Como se observa, a área em questão recebeu o último ingrediente que faltava para se transformar, literalmente, em um inferno: o fogo. Enquanto isso, os Estados Unidos seguem apresentando planos e mais planos, frágeis e provisórios, vazios e por isso inexeqüíveis, solenemente ignorados pelo truculento agressor.

O último deles foi apresentado, ontem, e resumido pelo chanceler israelense, Yitzhak Shamir, ao Parlamento, e, como os anteriores, foi rejeitado. Os principais tópicos dessa proposta eram os seguintes:

1º.) As tropas israelenses retiram-se a alguns quilômetros de Beirute. 2º.) As forças palestinas são retiradas do setor Oeste da cidade, com suas armas pessoais de defesa. 3º.) Uma unidade naval norte-americana assegura a proteção da retirada dos guerrilheiros da OLP. 4º.) Embarque dos palestinos para o porto egípcio de Lataquia, de onde seguem para diversos países árabes. 5º.) Uma força internacional, franco-norte-americana, toma posição em Beirute Oeste. 6º.) O exército regular libanês assume o controle desse setor da cidade. 7º.) Estabelece-se um governo estável e soberano no Líbano. 8º.) A OLP é autorizada a manter uma representação política no Líbano. 9º.) Duas pequenas unidades militares da OLP serão integradas ao exército regular libanês, retirando-se do país posteriormente, quando outras forças estrangeiras também se retirarem.

O plano, como se vê, não é de todo mau.
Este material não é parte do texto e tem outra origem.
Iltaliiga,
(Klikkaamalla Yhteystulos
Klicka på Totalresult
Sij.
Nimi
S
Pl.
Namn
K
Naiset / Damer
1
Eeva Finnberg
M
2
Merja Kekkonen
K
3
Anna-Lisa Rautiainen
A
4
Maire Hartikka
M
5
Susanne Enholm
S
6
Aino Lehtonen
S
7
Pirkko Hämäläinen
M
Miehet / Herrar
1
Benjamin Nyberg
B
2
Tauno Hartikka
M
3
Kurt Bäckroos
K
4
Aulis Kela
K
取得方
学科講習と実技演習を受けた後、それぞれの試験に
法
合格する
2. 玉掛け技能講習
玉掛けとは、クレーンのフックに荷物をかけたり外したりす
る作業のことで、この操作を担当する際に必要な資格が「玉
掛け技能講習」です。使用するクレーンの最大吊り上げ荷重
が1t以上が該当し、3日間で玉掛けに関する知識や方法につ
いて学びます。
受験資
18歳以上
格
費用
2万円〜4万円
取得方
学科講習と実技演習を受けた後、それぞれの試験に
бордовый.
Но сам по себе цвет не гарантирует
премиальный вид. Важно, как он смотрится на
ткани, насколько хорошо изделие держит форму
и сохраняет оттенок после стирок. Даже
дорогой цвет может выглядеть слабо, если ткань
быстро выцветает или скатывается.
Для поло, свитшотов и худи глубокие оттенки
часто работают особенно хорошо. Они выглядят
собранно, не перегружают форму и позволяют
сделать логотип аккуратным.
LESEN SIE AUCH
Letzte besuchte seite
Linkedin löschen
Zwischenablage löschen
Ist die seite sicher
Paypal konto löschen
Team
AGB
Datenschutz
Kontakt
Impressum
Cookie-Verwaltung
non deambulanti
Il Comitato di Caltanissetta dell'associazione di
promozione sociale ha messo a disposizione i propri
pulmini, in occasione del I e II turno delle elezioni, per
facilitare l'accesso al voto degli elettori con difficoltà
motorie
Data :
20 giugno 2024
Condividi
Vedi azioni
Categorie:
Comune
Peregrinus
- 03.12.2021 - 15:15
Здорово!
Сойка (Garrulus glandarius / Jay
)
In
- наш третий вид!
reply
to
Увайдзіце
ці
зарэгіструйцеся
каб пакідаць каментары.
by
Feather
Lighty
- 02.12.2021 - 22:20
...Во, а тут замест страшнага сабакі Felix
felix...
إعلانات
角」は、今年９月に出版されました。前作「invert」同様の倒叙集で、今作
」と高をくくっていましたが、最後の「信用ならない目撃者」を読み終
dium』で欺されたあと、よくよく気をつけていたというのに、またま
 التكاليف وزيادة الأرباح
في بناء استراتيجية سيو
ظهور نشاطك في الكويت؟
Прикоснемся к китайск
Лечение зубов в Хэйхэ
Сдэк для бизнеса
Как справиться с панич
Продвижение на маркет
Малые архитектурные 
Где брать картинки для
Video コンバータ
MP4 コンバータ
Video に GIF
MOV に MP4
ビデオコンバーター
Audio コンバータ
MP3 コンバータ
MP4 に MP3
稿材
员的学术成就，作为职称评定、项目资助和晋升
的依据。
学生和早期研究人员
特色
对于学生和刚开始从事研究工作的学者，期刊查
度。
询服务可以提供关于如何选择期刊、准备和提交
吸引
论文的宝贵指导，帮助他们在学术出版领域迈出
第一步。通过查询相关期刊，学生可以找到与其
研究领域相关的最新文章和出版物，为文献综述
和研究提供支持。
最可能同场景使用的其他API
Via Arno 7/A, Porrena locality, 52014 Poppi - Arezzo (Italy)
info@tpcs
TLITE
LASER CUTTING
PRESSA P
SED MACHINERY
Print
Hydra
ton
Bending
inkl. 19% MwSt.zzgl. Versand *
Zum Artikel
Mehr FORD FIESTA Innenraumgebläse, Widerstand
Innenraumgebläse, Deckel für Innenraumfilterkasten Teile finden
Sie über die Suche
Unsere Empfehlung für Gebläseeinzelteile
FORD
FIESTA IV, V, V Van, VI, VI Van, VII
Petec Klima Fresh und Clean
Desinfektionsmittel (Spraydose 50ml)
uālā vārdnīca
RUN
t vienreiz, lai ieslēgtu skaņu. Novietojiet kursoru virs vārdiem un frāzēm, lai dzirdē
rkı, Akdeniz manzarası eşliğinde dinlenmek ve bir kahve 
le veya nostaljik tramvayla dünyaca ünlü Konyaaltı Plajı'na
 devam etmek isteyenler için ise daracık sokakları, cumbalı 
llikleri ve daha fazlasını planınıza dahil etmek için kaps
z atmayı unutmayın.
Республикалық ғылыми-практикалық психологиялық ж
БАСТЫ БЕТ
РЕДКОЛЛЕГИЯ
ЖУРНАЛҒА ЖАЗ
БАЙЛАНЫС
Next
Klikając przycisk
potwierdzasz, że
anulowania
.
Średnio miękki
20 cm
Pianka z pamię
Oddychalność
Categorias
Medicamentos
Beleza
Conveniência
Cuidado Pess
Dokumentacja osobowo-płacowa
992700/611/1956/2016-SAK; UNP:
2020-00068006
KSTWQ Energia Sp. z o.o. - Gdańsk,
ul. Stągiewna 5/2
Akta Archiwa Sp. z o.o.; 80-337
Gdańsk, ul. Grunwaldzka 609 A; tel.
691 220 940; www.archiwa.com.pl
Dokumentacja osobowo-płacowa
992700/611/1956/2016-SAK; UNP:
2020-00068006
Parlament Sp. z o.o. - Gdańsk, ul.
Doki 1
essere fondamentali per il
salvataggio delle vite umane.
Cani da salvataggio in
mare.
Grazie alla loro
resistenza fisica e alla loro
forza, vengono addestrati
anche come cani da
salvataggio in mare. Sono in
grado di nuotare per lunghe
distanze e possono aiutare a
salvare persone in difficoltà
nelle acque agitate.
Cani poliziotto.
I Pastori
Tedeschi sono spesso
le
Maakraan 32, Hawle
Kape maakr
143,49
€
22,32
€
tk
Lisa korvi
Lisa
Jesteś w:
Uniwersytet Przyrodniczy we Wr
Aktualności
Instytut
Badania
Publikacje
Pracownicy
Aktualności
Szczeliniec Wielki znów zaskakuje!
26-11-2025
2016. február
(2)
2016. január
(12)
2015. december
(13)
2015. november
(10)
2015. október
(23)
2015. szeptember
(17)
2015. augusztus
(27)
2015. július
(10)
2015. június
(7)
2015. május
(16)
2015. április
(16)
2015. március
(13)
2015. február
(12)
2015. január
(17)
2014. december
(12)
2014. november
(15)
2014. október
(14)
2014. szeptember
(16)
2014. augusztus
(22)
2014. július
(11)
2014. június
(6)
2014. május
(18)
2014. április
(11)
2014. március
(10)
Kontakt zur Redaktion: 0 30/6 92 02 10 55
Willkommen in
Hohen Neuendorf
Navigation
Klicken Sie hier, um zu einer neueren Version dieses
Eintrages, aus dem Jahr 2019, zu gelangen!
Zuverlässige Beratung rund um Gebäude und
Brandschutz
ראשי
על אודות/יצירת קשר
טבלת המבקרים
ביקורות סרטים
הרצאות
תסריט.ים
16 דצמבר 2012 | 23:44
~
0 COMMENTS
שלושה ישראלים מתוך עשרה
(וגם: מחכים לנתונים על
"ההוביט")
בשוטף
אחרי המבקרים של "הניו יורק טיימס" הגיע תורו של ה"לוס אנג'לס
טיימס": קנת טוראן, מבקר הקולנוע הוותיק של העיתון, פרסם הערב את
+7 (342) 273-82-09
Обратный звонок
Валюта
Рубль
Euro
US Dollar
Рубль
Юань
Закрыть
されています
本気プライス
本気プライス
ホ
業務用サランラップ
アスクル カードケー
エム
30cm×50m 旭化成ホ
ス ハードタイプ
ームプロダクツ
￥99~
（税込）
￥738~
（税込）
Mas por que Israel deveria aceitar essas imposições, se pode obter tudo o que quiser, sem precisar fazer nenhuma concessão? Quem vai obrigar Begin, Sharon e o comandante das Forças Armadas, Rafael Eitan, a ceder no que quer que seja?

Quem poderia fazê-lo desde o princípio, o presidente norte-americano Ronald Reagan, não teve grandeza suficiente para isso. Ou não teve visão política ou, então, quem sabe, vontade. E os europeus, por seu turno, continuam com seu complexo de culpa, em relação ao filho travesso, com o qual foram covardes demais em passado relativamente recente. Por isso, ficam inibidos em coibir suas macabras traquinagens, mesmo que elas possam, a longo prazo, incendiar a casa toda. Isto é, o mundo inteiro...

(Comentário apresentado na Rádio Educadora de Campinas, em 8 de julho de 1982).